-- BEGIN Page excerpt --

← Pipeline Nowcast · Prompt Deck · Pictures

Pipeline Nowcast Spec

How do you know the factory is on track before the weekly meeting tells you it isn't?

Build Contract

#	Feature	Function	Outcome	Job	State
1	Signal Collectors (5x)	Extract raw measurements from each source table	All 5 sources feeding one algorithm	Collect	Gap
2	Signal Normalization	Normalize each signal to 0-1 scale per type	Apples-to-apples comparison	Normalize	Gap
3	Exponential Decay	Weight signals by recency with configurable half-life	Recent signals matter more	Weight	Gap
4	Variance Computation	Per-signal (actual - forecast) / forecast	Know which signal is drifting	Measure	Gap
5	Composite Scoring	Weighted sum with configurable signal weights	Single number: are we on track?	Compose	Gap
6	Classification	Map composite to on_track / warning / critical	Status matches `varianceStatus` enum	Classify	Gap
7	Confidence Calculation	Score based on signal coverage and freshness	Trust the number or gather more data	Calibrate	Gap
8	Recommendations Engine	Top risk, top momentum, action list	Know what to do next, not just status	Advise	Gap
9	Constants Registration	`PIPELINE_NOWCAST` block in `algorithm-constants.ts`	All thresholds tunable without code	Configure	Gap
10	Forecast Baselines	Target values per signal type (config)	Variance has something to compare to	Baseline	Gap
11	Prediction Evidence Ledger	Store signal observations against predictions	Predictions have data, not just opinions	Evidence	Gap
12	State Transition Log	Timestamp every L0-L4 commissioning state change	Commissioning velocity measurable	Velocity	Gap
13	Internal Signal Collectors	Collect prediction evidence from own platform	Receipt accuracy, boot time, trust scores feed predictions	Introspect	Gap
14	Market Signal Collectors	Automated external scans (RWA TVL, dev counts, agent commerce)	Predictions validated against market reality	Scan	Gap
15	Bayesian Update Triggers	Threshold-based conviction reassessment protocol	Stale predictions auto-flag for review	Update	Gap
16	Resolution Protocol	Confirm or falsify predictions with timestamped evidence	Prediction database has L4 entries	Resolve	Gap

Principles

What truths constrain the design?

The Job

Element	Detail
Situation	Five signal systems built independently. Each has a dashboard. None connect.
Intention	A single composite score answering "are we on track, drifting, or in trouble?"
Obstacle	No algorithm normalizes, weights, and composes these signals with recency decay.

Why Now

All five signal sources exist in production:

CRM: 5 deals, 10 activities, $1.2M pipeline (commissioning 2026-03-02)
Agent comms: Convex event stream with typed messages
Commissioning: 74 features at L0-L3 (no velocity tracking — state transitions have no timestamps)
Predictions: 76 predictions in database, conviction-scored, zero evidence feeds

The data exists. The synthesis doesn't. Every commissioning session (45 min manual) could be a 2-second algorithm call.

Prediction validation gap: The prediction database has 76 entries with conviction scores but no live data updating them. The Bayesian protocol exists on paper (prompt-predictions.md Step 4) but has no automated triggers. Predictions without evidence feeds are opinions with timestamps. The nowcast closes this gap by treating prediction evidence as a first-class signal source — same normalization, same decay, same composite scoring.

-- END Page excerpt --

Given task A » From the rows below, quote the lines starting at the one that contains "Surabaya: 1:23 -> 1:26" and ending at the last row, leaving out the pictures.

-- BEGIN Information shown --

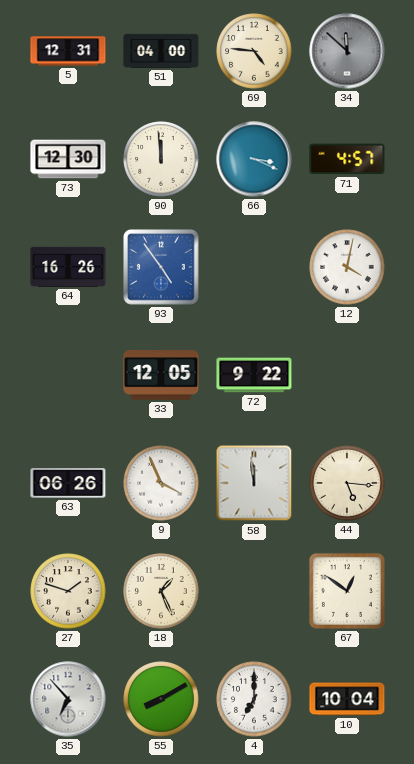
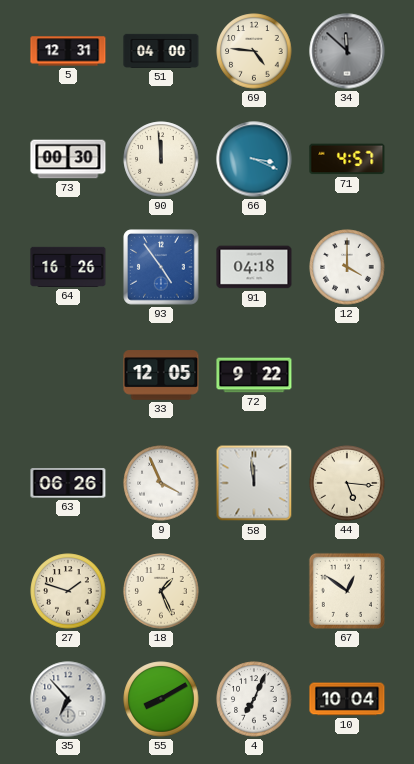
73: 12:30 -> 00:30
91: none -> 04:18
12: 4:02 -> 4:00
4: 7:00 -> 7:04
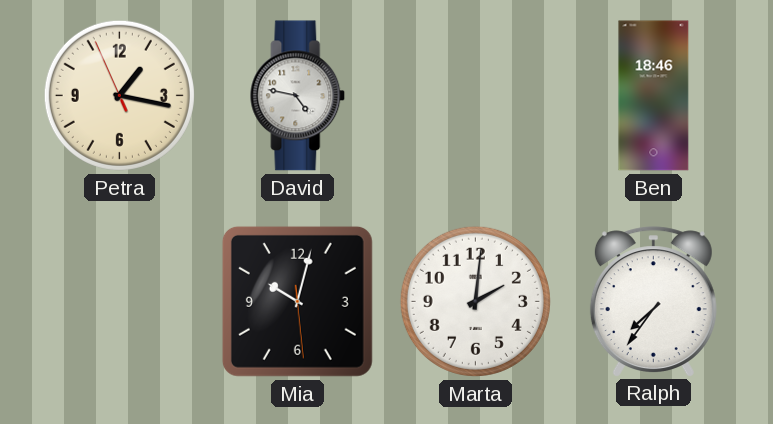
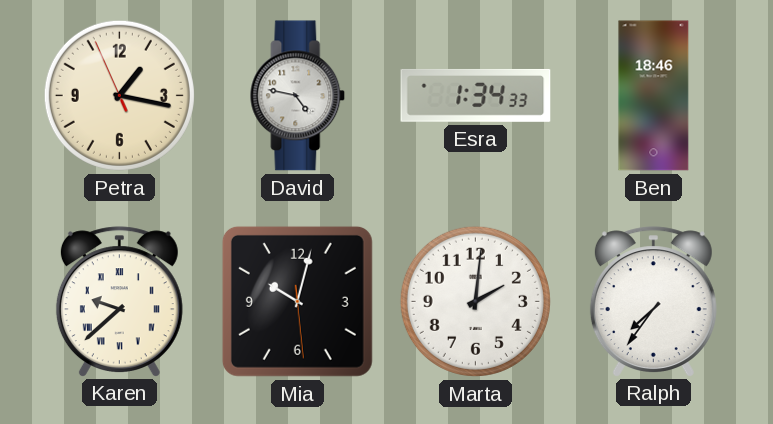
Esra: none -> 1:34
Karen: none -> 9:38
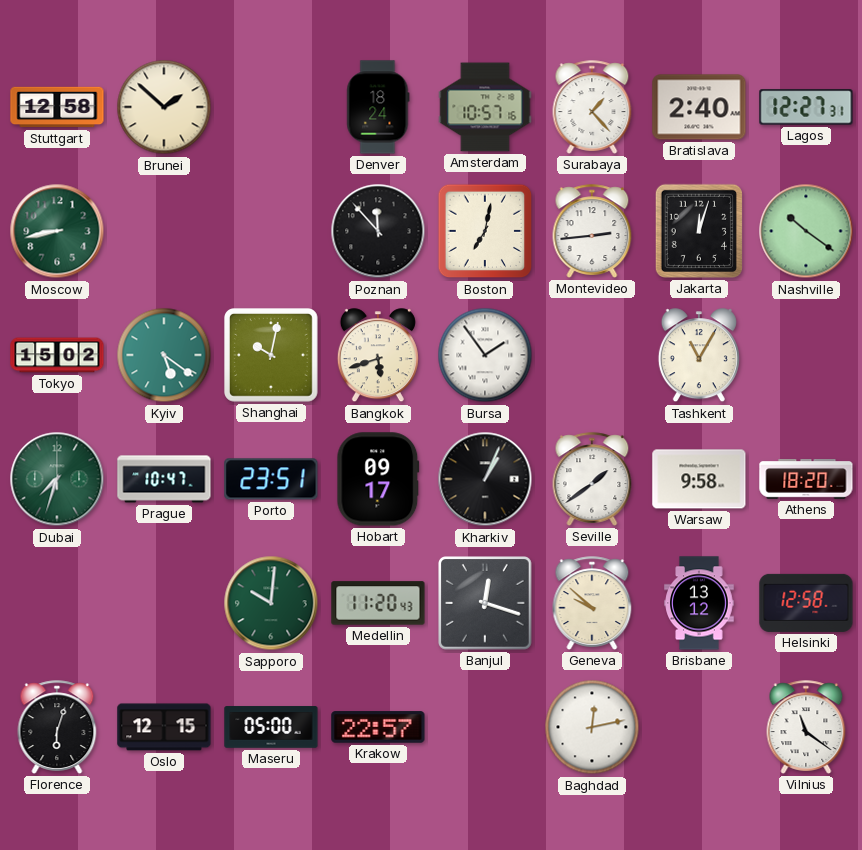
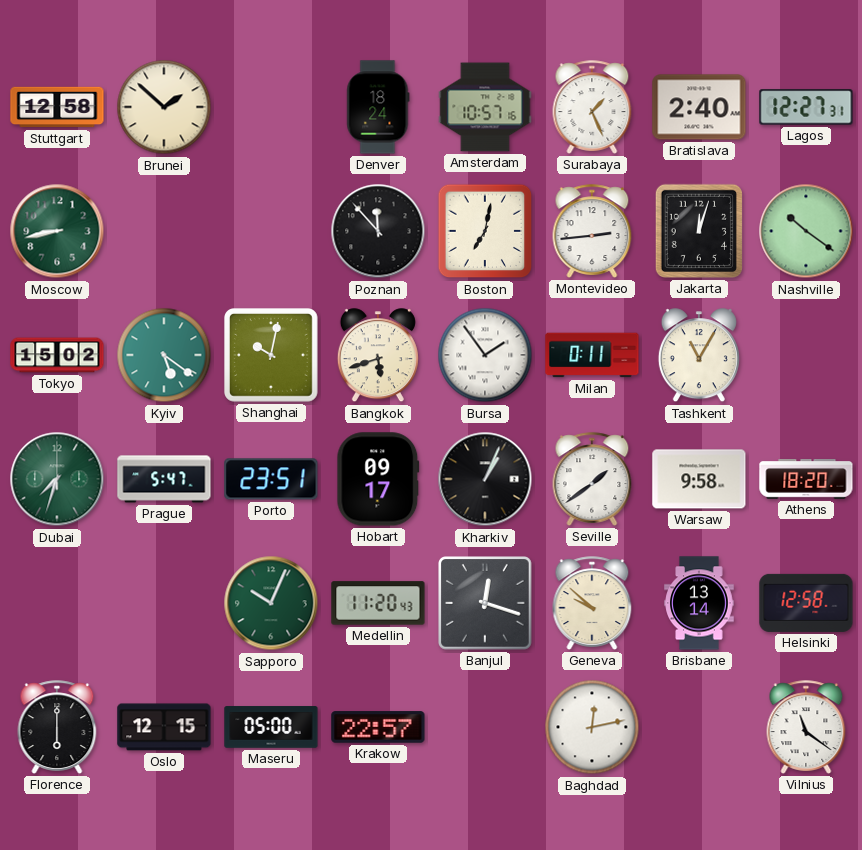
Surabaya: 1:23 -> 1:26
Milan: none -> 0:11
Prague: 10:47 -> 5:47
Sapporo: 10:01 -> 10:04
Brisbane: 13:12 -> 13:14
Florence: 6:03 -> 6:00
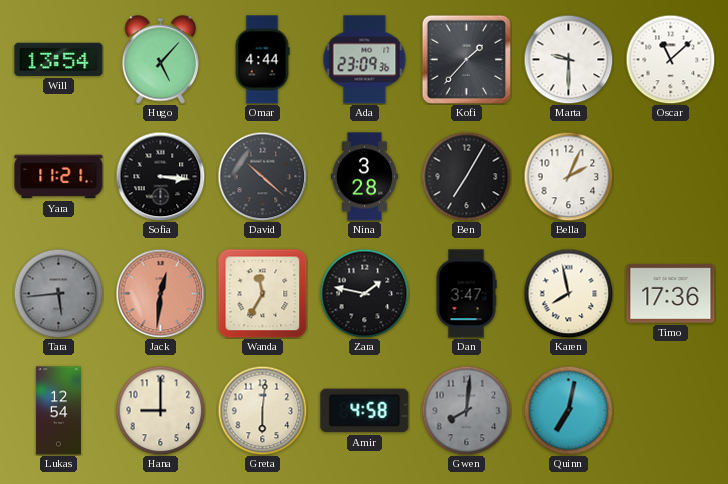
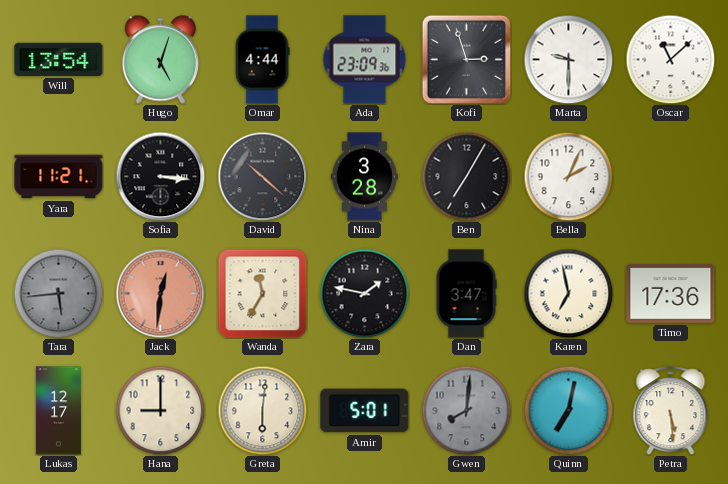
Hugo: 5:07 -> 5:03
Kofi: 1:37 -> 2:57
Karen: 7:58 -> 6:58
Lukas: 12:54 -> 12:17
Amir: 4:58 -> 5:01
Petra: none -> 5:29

-- END Information shown --

Given task B » Continue the pipeline nowcast spec above from the point where it stops.

Exercise result A »
Surabaya: 1:23 -> 1:26
Milan: none -> 0:11
Prague: 10:47 -> 5:47
Sapporo: 10:01 -> 10:04
Brisbane: 13:12 -> 13:14
Florence: 6:03 -> 6:00
Hugo: 5:07 -> 5:03
Kofi: 1:37 -> 2:57
Karen: 7:58 -> 6:58
Lukas: 12:54 -> 12:17
Amir: 4:58 -> 5:01
Petra: none -> 5:29

Exercise result B »
Design Constraints

Constraint	Rationale
Pure function, no side effects	Testable, composable, matches algorithm framework
All thresholds in constants file	Tunable without code changes
Minimum 3 signals for confidence > 0.5	Prevents false confidence from sparse data
Match existing `varianceStatus` enum	Interop with prediction schemas
Exponential decay, not linear	Recent signals should dominate, old signals fade smoothly

Refusal Spec

Category	Action	Response
Insufficient signals	Fewer than 1 signal available	Return confidence: 0, status: critical, reasoning: "No signals"
Stale data	All signals older than 2x half-life	Return confidence below 0.3, flag staleness
Invalid forecasts	Forecast value is 0 or negative	Skip signal, reduce confidence, log warning

Performance

How do we know it's working?

Priority Score

Dimension	Score	Evidence
Pain	4	45 min/session manual synthesis across 5 dashboards. 76 predictions with zero evidence feeds. Drift invisible between meetings.
Demand	4	Internal demand (commissioning + prediction validation). Prediction evidence validates the thesis the whole platform depends on.
Edge	4	Proprietary signal combination (CRM + agent comms + commissioning state + prediction evidence). Nobody else has this data shape.
Trend	5	Nowcasting + prediction markets is the dominant pattern. Superforecasting discipline going mainstream. AI operations demand real-time variance.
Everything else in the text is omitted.